2Porté par la lecture analogique qui préside à cette interprétation du réel, le livre se constitue alors, à son tour, en expression et reflet de cette image. L’ambivalence sphinxiale trouve de fait une illustration poétique dans l’entrelacement de deux genres différents. Le récit sublime de la quête métaphysique, qui exclut à tout jamais le héros de la société des hommes pour le transfigurer en sphinx de granit, se mêle ainsi à l’histoire criminelle, où se révèlent, au cours d’une enquête policière, les abîmes obscurs de quelques monstres humains. Le roman se constitue en immense rhapsodie, textum fait de morceaux cousus, édifice formé de pierres éparses, plein de hiatus et de digressions, de changements de ton et de contrepoints. La résolution des énigmes criminelles, entre fantastique et humour, se greffe de la sorte sur la nécessaire insolubilité des énigmes universelles, laissant éclore, en marge de l’effroi du mystère, tout le plaisir du conte.

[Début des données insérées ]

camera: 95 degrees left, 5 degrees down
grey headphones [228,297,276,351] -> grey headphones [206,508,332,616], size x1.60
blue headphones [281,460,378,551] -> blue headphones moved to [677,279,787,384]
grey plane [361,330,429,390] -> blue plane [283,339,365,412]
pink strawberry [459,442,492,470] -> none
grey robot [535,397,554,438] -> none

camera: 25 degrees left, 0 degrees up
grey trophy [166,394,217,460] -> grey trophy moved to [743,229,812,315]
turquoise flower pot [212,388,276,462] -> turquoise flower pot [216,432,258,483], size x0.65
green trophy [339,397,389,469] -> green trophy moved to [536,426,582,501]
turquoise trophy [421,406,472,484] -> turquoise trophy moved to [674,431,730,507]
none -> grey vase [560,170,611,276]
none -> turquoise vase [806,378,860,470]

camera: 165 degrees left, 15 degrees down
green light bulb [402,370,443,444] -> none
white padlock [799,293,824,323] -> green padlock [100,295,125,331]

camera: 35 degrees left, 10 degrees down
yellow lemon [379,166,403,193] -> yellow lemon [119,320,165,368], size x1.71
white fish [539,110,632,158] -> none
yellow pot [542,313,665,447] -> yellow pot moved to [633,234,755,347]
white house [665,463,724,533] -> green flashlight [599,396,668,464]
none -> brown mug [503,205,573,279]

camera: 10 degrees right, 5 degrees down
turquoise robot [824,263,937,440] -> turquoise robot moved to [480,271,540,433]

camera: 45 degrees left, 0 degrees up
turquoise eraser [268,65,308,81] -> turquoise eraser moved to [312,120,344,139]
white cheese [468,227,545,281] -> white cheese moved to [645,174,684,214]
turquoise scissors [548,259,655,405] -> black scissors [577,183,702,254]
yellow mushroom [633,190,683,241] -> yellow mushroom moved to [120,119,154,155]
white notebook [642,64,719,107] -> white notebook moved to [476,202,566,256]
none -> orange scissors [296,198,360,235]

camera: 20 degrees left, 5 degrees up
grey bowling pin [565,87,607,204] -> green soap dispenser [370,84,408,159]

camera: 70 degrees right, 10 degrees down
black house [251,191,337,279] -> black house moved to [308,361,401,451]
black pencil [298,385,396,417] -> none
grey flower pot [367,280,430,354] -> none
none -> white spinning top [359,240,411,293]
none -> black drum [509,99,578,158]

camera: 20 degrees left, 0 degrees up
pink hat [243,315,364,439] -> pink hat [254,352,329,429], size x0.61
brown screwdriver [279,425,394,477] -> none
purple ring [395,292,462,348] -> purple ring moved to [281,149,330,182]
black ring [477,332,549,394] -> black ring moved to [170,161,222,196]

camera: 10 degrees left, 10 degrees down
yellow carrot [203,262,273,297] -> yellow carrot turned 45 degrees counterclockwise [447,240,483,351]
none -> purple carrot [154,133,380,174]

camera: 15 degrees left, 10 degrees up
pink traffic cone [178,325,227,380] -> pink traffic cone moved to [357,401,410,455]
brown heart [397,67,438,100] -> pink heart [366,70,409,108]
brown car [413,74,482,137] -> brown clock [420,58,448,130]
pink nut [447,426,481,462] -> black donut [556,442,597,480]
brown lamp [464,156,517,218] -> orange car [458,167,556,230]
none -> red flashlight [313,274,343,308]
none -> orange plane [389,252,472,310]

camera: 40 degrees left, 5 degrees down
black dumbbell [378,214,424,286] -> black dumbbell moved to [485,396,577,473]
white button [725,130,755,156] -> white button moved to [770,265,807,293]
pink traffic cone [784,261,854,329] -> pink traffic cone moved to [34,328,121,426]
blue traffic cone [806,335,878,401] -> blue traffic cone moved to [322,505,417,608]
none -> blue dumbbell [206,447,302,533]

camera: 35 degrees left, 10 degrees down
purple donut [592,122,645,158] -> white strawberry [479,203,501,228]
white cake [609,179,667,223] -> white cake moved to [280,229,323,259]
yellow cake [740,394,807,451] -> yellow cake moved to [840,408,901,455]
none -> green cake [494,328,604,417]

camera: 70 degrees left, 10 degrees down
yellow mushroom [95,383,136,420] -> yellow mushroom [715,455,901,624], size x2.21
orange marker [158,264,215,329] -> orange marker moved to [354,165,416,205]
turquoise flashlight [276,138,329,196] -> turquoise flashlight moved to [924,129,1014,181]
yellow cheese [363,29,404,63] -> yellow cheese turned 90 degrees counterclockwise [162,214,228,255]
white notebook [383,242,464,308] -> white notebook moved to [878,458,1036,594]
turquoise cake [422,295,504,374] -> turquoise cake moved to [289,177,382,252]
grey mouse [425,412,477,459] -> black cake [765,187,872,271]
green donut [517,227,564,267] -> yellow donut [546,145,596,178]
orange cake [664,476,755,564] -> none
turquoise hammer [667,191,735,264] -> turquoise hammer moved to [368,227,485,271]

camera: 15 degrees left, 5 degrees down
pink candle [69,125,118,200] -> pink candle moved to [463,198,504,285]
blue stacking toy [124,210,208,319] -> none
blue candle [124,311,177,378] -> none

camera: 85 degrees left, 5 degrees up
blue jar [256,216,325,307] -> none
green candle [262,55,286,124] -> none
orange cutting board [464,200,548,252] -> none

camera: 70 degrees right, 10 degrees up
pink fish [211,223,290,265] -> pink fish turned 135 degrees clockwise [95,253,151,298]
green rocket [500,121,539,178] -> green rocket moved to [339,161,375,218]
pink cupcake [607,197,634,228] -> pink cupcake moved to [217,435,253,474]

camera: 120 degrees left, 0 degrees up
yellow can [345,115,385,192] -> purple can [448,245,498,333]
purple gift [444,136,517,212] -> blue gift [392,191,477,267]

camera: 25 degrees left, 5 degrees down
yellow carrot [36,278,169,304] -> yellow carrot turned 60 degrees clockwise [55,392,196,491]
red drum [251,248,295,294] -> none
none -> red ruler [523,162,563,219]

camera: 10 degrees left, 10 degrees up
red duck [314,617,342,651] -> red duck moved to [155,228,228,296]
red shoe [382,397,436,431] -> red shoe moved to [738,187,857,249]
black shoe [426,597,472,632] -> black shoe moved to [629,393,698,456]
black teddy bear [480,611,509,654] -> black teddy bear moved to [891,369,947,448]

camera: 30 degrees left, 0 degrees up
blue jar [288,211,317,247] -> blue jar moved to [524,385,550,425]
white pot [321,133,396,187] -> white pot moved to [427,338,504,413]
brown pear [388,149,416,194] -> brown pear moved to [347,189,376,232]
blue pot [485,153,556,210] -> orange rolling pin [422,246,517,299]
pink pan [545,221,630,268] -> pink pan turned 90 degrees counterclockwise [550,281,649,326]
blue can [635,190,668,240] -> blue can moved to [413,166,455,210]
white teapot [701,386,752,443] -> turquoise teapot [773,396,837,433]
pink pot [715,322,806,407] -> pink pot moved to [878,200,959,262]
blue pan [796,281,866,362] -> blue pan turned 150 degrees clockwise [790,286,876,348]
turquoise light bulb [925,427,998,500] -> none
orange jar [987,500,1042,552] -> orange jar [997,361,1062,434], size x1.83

3Il faut alors, pour conclure, en revenir aux mots mêmes du poète, établissant, sous le patronage du sphinx et sous couvert d’englobement universel, l’identité entre le monument sépulcral et le monstre aux énigmes, entre l’édifice muet et le langage énigmatique :
Nous habitons du sphinx le lugubre édifice ;
Nous sommes, cœurs liés au morne piédestal,
Tous la fatale énigme et tous le mot fatal.1
4C’est ce lugubre édifice assurément, démultiplié en une infinité d’énigmes et de mots humains, que le roman, monument monstre, sphinx rhapsode aux ailes d’aigles, vient animer de ses métaphores mobiles et secrètes, « vol louche » à l’inquiétante, mais ô combien réjouissante, obliquité. Et c’est précisément cette animation clandestine du sépulcre par l’imaginaire textuel que donne à voir l’épisode de la maison visionnée, condensation immanente de figuration sphinxiale. Il en va, sans nul doute, de la constitution d’un mythe poétique, tout droit issu de la conscience de l’auteur — songeur du rocher des Proscrits ou de Hauteville House — ultime maison-sphinx « visionnée » par une multitude invisible d’ailes effarouchées, ultime tête fécondée par les mots de l’énigme, « passants mystérieux de l’âme ».
Notes de bas de page
1 « À Aug.V. », dans Les Contemplations, op. cit., p. 421.